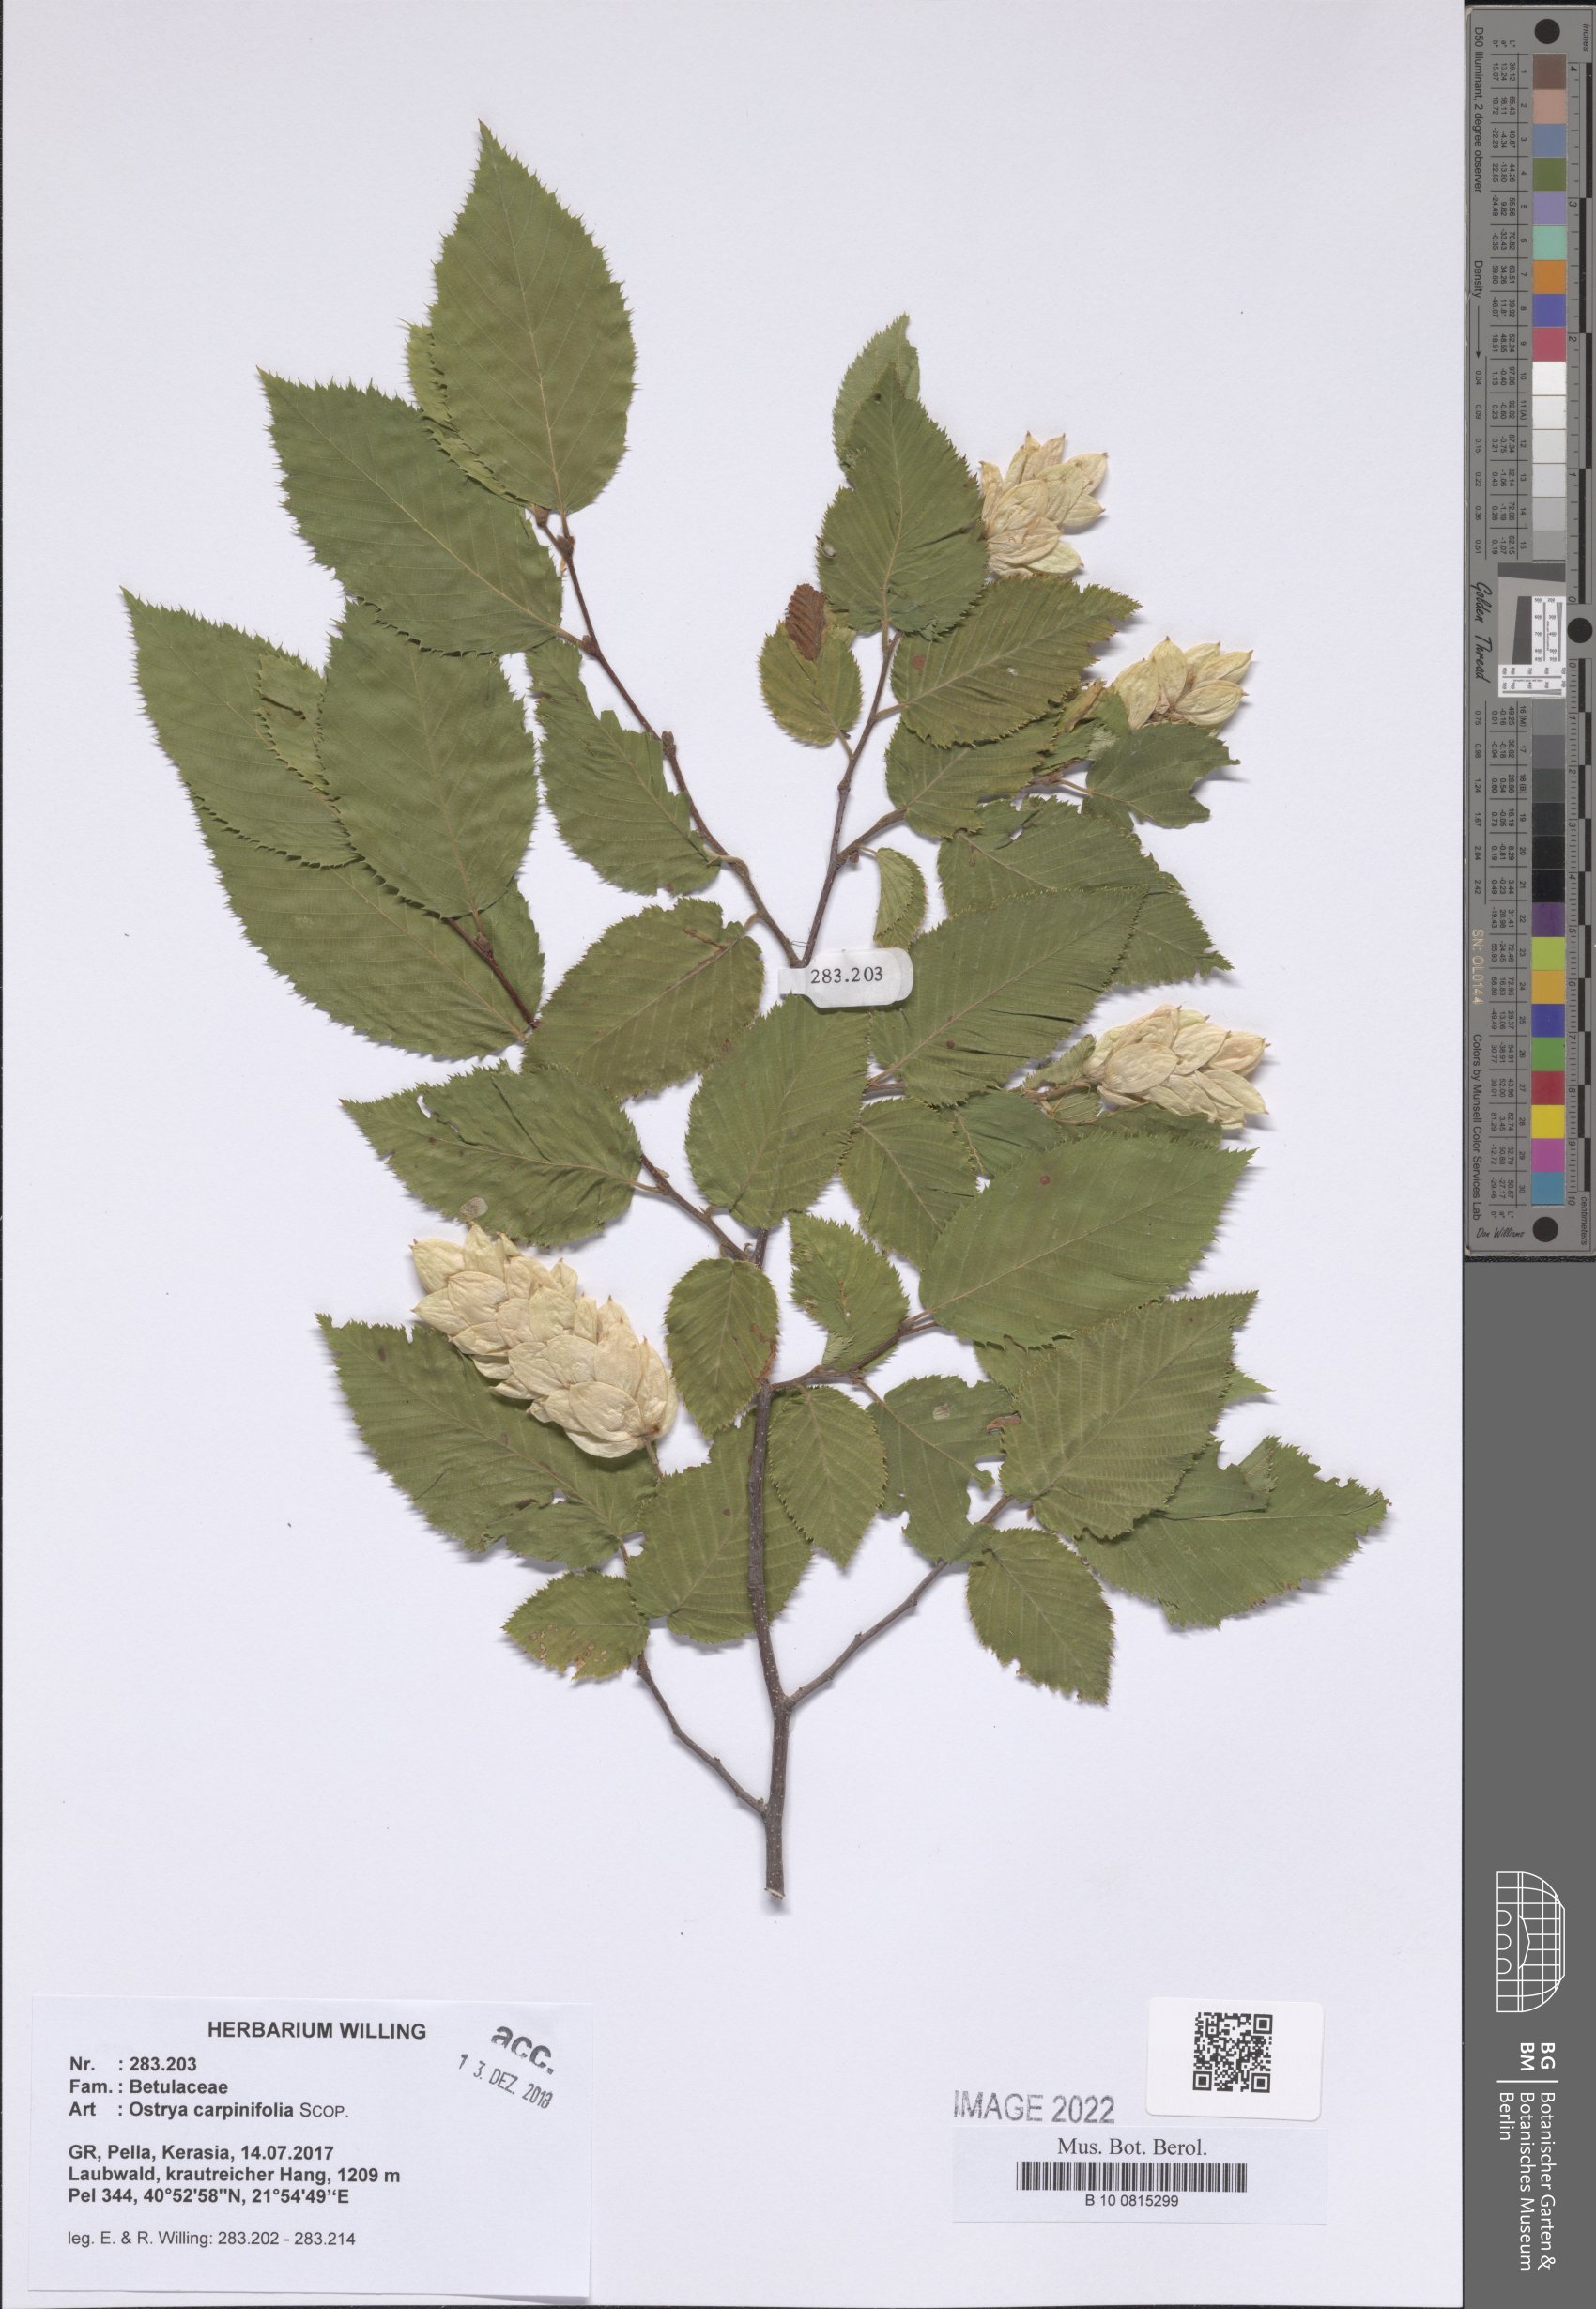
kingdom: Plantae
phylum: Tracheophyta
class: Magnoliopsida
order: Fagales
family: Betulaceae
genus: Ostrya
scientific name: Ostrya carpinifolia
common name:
########################################
_Exercise aim_
Copy every line of the material above word for word, leaving out the pictures.

_Full solution_
kingdom: Plantae
phylum: Tracheophyta
class: Magnoliopsida
order: Fagales
family: Betulaceae
genus: Ostrya
scientific name: Ostrya carpinifolia
common name:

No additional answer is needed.